Problem to solve:
Every record should be written out exactly, with the pictures left out.
·····
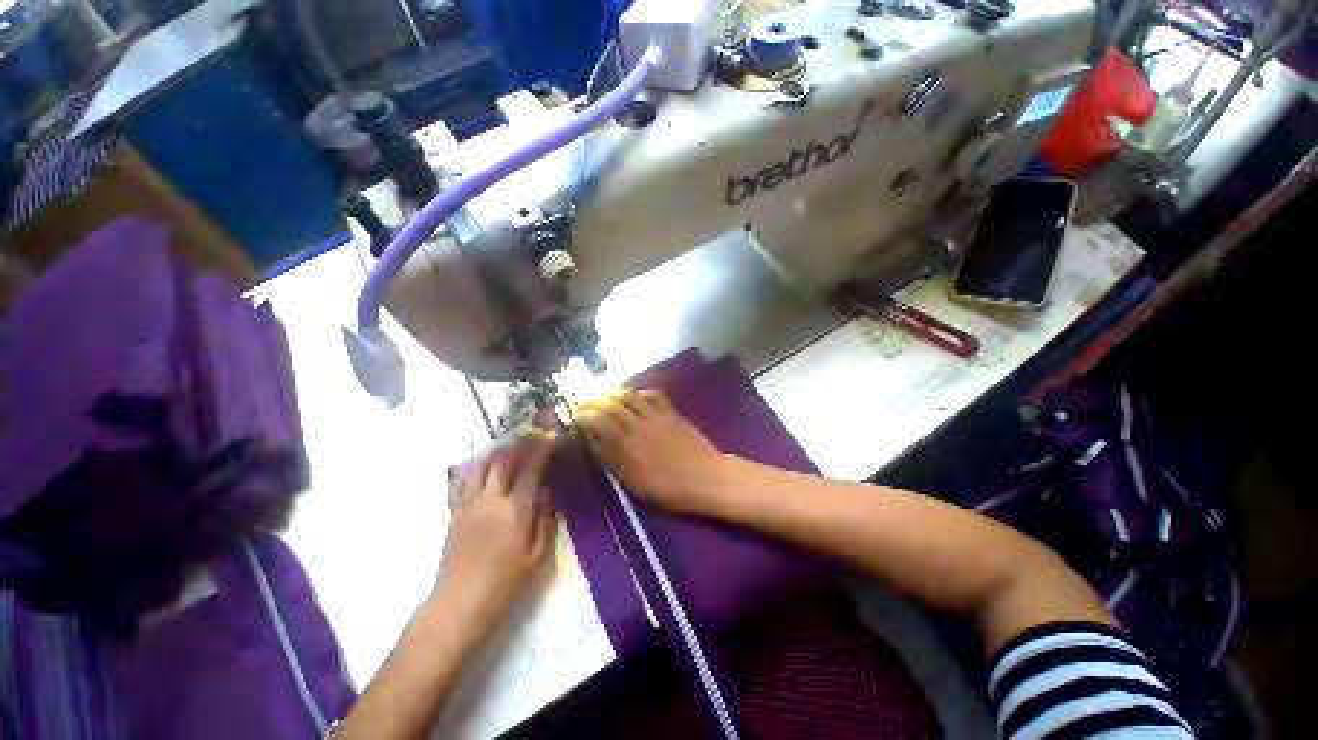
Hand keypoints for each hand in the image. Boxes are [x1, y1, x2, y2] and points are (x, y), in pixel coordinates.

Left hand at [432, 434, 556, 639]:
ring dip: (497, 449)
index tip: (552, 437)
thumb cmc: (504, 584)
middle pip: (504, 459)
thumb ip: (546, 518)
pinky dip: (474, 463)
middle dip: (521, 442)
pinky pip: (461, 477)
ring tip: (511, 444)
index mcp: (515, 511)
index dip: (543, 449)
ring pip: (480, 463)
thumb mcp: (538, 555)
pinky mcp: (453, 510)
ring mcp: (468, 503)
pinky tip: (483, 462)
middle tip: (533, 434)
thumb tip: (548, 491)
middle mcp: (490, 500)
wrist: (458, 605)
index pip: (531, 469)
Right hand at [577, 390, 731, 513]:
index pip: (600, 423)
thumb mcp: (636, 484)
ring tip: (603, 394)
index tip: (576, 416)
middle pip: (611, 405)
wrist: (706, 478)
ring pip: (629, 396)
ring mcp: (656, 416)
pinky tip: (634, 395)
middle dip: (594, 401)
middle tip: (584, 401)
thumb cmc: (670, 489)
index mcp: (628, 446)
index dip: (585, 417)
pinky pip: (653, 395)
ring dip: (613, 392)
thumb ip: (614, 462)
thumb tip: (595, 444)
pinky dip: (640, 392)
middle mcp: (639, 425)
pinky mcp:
·····
Result below:
Hand keypoints for each hand in the image. Boxes are [x1, y1, x2, y2] and points are (x, y), in pixel coordinates.

Left hand at [432, 434, 556, 639]:
ring dip: (497, 449)
index tip: (552, 437)
thumb cmc: (504, 584)
middle pip: (504, 459)
thumb ip: (546, 518)
pinky dip: (474, 463)
middle dip: (521, 442)
pinky pip: (461, 477)
ring tip: (511, 444)
index mcp: (515, 511)
index dip: (543, 449)
ring pip: (480, 463)
thumb mcp: (538, 555)
pinky mcp: (453, 510)
ring mcp: (468, 503)
pinky tip: (483, 462)
middle tip: (533, 434)
thumb tip: (548, 491)
middle mcp: (490, 500)
wrist: (458, 605)
index pip: (531, 469)
Right hand at [577, 390, 731, 513]:
index pip: (600, 423)
thumb mcp: (636, 484)
ring tip: (603, 394)
index tip: (576, 416)
middle pip: (611, 405)
wrist: (706, 478)
ring pip: (629, 396)
ring mcp: (656, 416)
pinky tip: (634, 395)
middle dip: (594, 401)
middle tip: (584, 401)
thumb cmc: (670, 489)
index mcp: (628, 446)
index dip: (585, 417)
pinky pip: (653, 395)
ring dip: (613, 392)
thumb ip: (614, 462)
thumb tip: (595, 444)
pinky dip: (640, 392)
middle mcp: (639, 425)
pinky mcp:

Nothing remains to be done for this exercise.